Weight wise, I haven't really changed. Currently I'm 185 lbs. That's a 3 lb weight loss since I first started this journal, which is completely fine for me. A marathon, not a race, right? I'm just happy I'm still losing weight and not gaining anything.

I haven't exercised since before the holidays, and my body is feeling extremely creaky and out-of-shape. I'm starting off my mornings by doing some light cardio for 30 minutes, and then go from there. I am still paying for gym membership but if I'm completely honest with myself, I don't feel like I'm ready to be pumping iron. All the gym will do at this point in my weight loss will burn me out and make me hungry, and then make me binge. I need to practice self-restraint and willpower first before I go back to the gym again.

I'll just have to keep paying the monthly membership until I'm ready. I'll just let it be incentive for me to get to the point where I could go back to the gym again!

Other than that, I'm still on the path. 2017 was such a crappy year for me, but 2018 will be a whole lot better. I could feel it!
 
Here's to a well-balanced, happy & healthy new year :beerchug: (with sparkling mineral water for me) :)
 
Thursday, January 25, 2018

I haven't updated this in a while! But no worries, I'm still trying to lose weight.

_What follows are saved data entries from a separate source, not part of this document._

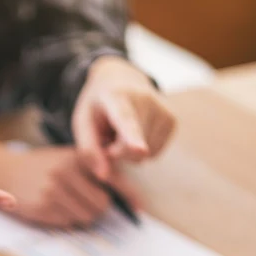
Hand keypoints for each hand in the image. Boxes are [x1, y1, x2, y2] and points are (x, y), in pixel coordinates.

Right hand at [0, 146, 141, 227]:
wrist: (3, 171)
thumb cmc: (41, 166)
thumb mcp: (67, 157)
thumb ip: (94, 168)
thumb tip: (125, 195)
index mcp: (78, 156)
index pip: (113, 178)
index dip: (129, 195)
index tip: (139, 208)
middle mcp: (67, 172)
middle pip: (102, 204)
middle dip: (97, 207)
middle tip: (84, 201)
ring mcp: (54, 190)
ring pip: (86, 216)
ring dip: (81, 215)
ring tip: (66, 203)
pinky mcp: (43, 208)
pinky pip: (68, 222)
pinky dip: (65, 219)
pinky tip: (52, 207)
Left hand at [72, 56, 176, 180]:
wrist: (122, 79)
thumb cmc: (97, 105)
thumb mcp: (82, 123)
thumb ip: (89, 150)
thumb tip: (103, 177)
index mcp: (116, 97)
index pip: (125, 120)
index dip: (132, 138)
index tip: (140, 150)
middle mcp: (145, 99)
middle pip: (130, 149)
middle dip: (115, 152)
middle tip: (107, 135)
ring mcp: (163, 109)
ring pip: (144, 155)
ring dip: (128, 152)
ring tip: (122, 130)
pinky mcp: (173, 120)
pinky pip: (155, 154)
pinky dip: (142, 151)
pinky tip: (136, 133)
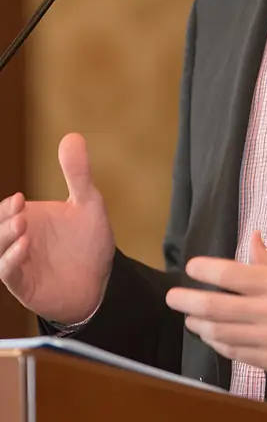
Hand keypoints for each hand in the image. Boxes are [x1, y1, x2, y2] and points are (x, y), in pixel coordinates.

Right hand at [0, 133, 114, 323]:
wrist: (102, 281)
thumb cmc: (89, 242)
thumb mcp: (88, 203)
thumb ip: (78, 174)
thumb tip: (72, 136)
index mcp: (27, 219)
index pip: (6, 210)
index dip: (8, 206)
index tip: (20, 199)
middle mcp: (18, 240)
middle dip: (3, 220)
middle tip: (19, 210)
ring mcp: (19, 263)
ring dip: (5, 237)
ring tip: (22, 225)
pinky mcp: (24, 285)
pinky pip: (8, 273)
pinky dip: (11, 260)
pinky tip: (25, 247)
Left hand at [165, 230, 266, 385]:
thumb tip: (252, 238)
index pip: (231, 274)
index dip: (205, 271)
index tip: (191, 268)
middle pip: (217, 307)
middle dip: (188, 301)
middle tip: (173, 297)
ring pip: (222, 333)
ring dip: (199, 325)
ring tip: (189, 318)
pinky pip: (236, 353)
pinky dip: (218, 344)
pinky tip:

I'm currently 181 lbs, which is a nice drop from the 185 lb. Already looking skinnier and people are noticing.

All I did was eat significantly less than I used to. I've also been fasting a lot.

And... I'm no longer on keto lol. It was a nice run but it was driving me nuts.

My main problem right now is finding the drive and energy to go to the gym. I can't just eat less and expect results, right? At least, not the results I'm looking for. I'm going to try to go to the gym every day and see how that works. I'm also paying for the gym membership, so I don't want it to go to waste. Ick.